-- Yönerge 1 --
Bülent Habora'nın yaşam öyküsünü anlatan yazıya göre şu soruları yanıtlayın:
(a) Bülent Habora hangi şehirde ve saat kaçta yaşamını yitirdi?
(b) Hangi şehirde ve hangi semtte doğdu?
(c) Babası Mustafa Kemal'e ne olmak istediğini söyledi?

Gazeteci, Yazar, Yayıncı Bülent Habora’yı yitirdik.
Bülent Habora bu sabah (1 Mayıs) İzmir’de tedavi gördüğü hastanede saat 07.20’de yaşamını yitirdi.
KENDİ ANLATIMIYLA BÜLENT HABORA’NIN YAŞAMÖYKÜSÜ
28 Şubat I940’da İstanbul’da, Nişantaşı’nda doğmuşum. Annem Sabiha Ragibe, babam Nizamettin Habora’ydı.
Babamı 1944 yılında verem yüzünden yitirmişim. Babam çok başarılı bir öğrenciymiş. Bu, Mustafa Kemal’in kulağına gitmiş. Çağırtmış yanına,
“Ne olmak istiyorsun?” diye sormuş. Babam hemen yanıtlamış:
“Mimar, mühendis olmak istiyorum.”

-- Veri kayıtları --
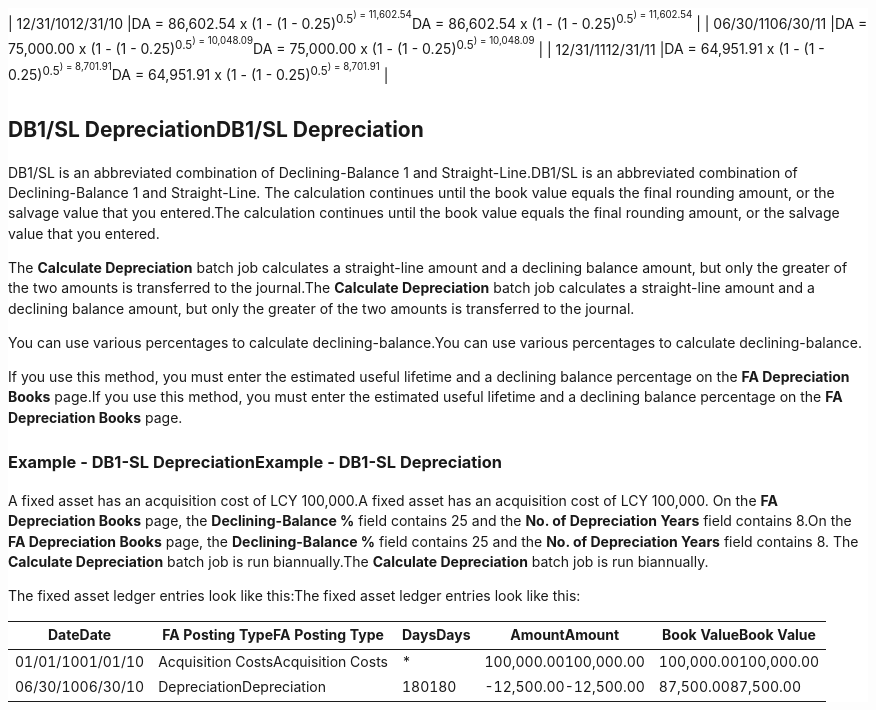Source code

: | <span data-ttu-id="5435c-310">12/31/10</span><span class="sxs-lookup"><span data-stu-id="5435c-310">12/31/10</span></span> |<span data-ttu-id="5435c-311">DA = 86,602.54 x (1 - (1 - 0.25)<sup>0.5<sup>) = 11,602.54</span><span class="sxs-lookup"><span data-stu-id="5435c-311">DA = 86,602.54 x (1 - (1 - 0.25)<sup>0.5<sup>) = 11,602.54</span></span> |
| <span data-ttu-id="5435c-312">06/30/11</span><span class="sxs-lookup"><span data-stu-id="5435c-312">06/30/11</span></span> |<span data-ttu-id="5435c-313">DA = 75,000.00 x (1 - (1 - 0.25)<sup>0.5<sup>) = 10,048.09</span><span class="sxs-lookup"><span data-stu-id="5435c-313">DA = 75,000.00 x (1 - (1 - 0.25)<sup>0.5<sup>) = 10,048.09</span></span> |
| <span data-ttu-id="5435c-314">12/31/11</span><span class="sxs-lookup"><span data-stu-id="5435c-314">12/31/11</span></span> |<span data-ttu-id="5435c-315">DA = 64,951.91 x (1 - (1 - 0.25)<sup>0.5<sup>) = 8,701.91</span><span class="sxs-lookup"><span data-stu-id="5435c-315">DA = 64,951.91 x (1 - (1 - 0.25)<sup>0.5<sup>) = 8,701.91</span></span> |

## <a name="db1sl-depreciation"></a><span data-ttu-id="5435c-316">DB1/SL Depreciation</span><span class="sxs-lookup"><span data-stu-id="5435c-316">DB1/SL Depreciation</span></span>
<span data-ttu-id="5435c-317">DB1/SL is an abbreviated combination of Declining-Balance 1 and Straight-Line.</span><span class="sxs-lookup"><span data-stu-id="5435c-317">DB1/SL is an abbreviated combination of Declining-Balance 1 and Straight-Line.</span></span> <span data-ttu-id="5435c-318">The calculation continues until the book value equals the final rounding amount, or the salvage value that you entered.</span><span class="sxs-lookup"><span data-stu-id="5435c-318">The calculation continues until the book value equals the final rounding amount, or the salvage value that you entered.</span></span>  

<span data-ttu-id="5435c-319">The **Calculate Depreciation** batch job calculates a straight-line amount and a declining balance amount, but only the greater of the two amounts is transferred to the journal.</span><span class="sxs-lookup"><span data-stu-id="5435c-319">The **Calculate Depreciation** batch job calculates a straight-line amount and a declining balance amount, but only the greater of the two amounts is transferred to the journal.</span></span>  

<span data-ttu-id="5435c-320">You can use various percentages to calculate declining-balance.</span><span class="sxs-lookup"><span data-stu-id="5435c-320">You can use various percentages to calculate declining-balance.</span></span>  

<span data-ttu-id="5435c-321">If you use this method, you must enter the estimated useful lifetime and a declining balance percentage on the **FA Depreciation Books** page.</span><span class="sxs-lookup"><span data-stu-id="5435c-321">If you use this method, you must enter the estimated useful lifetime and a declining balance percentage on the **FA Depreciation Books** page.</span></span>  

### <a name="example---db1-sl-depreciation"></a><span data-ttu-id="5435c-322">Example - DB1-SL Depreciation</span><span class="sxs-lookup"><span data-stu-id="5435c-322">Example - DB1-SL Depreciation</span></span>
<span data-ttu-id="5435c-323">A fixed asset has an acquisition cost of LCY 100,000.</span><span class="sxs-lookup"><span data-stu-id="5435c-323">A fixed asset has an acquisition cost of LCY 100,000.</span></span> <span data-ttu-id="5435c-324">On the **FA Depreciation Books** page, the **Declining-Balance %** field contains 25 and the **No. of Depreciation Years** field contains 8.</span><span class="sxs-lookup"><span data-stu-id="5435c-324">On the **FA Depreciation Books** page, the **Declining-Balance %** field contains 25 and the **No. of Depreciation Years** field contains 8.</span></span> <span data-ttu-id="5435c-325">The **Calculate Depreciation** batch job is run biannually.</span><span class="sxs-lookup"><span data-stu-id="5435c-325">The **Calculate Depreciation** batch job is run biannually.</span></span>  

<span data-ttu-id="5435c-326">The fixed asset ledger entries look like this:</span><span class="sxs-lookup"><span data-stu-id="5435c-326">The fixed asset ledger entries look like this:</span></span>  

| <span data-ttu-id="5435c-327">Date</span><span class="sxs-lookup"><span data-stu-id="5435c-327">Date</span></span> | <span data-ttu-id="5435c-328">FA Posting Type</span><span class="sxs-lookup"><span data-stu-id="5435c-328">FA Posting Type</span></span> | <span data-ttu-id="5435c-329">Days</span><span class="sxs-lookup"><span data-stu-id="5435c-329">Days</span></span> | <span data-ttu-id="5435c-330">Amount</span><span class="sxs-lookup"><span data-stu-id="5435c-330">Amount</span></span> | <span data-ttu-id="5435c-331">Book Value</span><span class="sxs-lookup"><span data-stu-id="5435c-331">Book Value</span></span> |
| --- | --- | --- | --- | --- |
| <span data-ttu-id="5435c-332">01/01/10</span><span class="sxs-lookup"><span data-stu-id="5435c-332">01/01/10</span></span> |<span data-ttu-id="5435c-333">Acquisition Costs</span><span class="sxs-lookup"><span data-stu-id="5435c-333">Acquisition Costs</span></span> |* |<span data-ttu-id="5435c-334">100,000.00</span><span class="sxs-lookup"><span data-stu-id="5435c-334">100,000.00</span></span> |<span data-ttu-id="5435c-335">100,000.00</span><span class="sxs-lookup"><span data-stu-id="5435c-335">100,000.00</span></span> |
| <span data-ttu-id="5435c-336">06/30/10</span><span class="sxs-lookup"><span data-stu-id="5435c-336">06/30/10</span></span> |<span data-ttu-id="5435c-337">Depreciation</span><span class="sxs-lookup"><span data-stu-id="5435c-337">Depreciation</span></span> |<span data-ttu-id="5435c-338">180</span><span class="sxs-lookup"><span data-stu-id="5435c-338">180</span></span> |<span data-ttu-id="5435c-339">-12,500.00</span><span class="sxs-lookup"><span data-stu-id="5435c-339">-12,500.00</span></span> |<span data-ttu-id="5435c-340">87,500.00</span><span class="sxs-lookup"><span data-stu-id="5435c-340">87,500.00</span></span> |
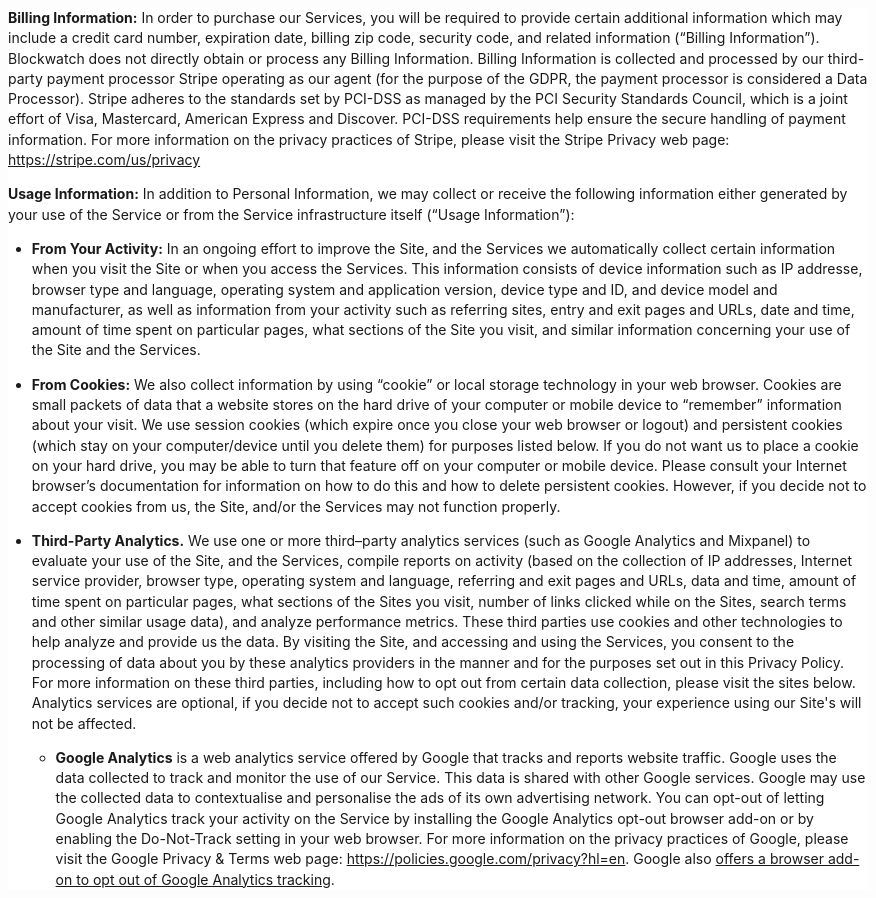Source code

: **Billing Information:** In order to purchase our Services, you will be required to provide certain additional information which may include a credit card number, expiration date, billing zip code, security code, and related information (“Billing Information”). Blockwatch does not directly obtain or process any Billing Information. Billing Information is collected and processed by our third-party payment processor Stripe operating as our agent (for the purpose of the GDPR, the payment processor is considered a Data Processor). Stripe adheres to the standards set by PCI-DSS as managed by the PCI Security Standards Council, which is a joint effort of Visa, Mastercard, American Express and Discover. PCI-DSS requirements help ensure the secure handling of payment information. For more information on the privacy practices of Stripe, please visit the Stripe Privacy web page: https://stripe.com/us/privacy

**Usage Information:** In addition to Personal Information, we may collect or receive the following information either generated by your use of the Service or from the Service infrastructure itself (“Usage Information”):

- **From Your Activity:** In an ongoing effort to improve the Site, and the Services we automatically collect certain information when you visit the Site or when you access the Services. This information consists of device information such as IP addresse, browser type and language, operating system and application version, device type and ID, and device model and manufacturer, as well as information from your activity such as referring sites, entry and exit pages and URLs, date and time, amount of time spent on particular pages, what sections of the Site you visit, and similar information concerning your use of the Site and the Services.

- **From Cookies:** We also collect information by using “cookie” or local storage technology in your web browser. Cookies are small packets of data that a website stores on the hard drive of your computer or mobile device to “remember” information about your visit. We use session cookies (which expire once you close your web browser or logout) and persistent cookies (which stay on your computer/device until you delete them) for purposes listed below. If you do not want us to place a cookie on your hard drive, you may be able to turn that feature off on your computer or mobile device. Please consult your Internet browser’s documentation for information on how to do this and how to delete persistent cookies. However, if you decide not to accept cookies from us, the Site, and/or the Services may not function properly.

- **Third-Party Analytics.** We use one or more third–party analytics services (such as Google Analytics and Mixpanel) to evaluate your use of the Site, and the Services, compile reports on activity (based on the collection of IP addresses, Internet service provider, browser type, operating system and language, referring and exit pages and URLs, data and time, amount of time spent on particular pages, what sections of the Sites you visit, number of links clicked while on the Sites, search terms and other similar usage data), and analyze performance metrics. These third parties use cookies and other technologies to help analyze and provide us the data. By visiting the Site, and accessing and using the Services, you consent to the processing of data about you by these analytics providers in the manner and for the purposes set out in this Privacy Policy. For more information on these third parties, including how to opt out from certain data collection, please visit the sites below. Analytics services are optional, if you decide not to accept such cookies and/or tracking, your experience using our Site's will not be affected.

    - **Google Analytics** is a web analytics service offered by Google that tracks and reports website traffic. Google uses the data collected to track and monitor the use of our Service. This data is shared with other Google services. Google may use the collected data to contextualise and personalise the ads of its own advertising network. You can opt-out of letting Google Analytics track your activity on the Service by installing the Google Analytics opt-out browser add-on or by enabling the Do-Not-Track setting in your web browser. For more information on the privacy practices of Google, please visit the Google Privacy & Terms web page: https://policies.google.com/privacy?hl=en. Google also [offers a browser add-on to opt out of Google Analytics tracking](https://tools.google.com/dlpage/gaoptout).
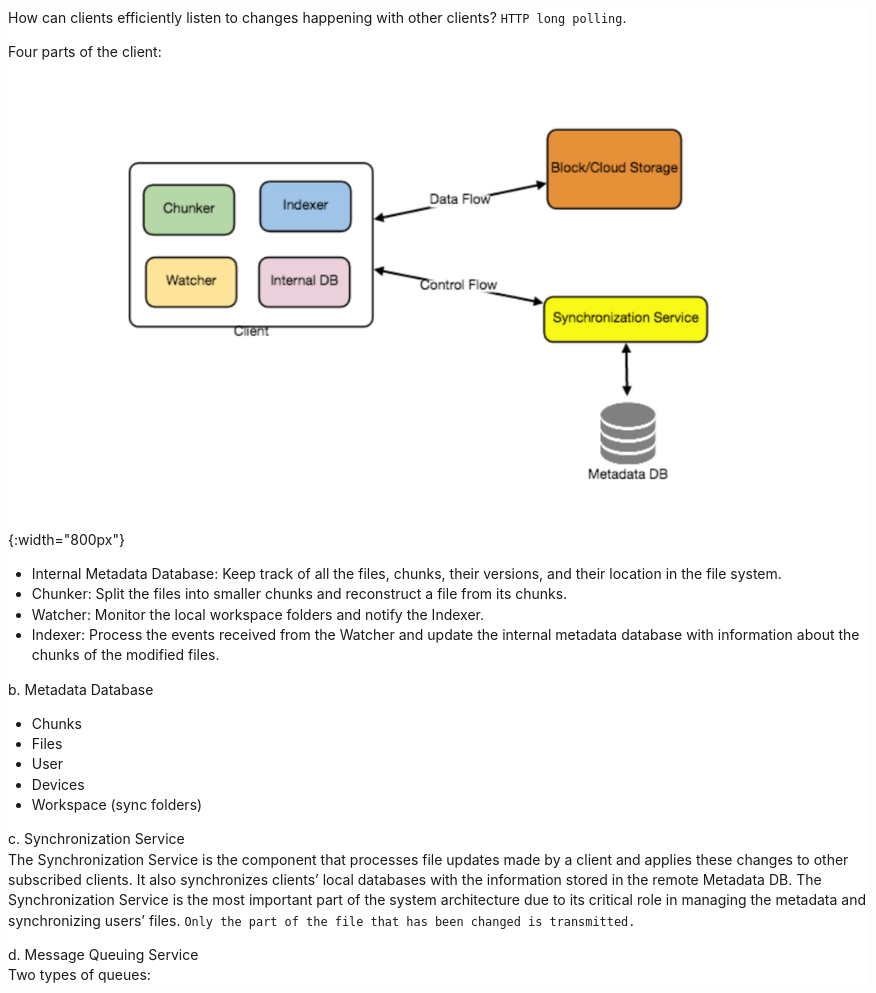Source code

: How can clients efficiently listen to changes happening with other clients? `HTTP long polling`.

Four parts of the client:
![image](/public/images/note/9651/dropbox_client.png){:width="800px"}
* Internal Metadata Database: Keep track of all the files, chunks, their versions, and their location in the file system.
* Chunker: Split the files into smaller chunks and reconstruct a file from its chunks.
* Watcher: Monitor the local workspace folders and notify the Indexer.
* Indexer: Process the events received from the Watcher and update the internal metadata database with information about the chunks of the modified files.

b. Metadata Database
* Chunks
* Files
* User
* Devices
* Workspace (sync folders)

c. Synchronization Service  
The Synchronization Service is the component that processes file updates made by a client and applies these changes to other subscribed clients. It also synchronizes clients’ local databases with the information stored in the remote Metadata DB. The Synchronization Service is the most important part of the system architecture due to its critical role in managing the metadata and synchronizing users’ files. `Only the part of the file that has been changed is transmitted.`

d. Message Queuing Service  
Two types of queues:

-- Yönerge 2 --
Kayıtlarda "b. Metadata Database" geçen satırdan "Workspace (sync folders)" geçen satıra kadar olan satırları, iki uç satır da dahil olmak üzere, hiç değiştirmeden kopyalayın.

-- Yazılı yanıt 1 --
(a) İzmir'de, saat 07.20'de.
(b) İstanbul'da, Nişantaşı'nda.
(c) Mimar, mühendis olmak istediğini söyledi.

-- Yazılı yanıt 2 --
b. Metadata Database
* Chunks
* Files
* User
* Devices
* Workspace (sync folders)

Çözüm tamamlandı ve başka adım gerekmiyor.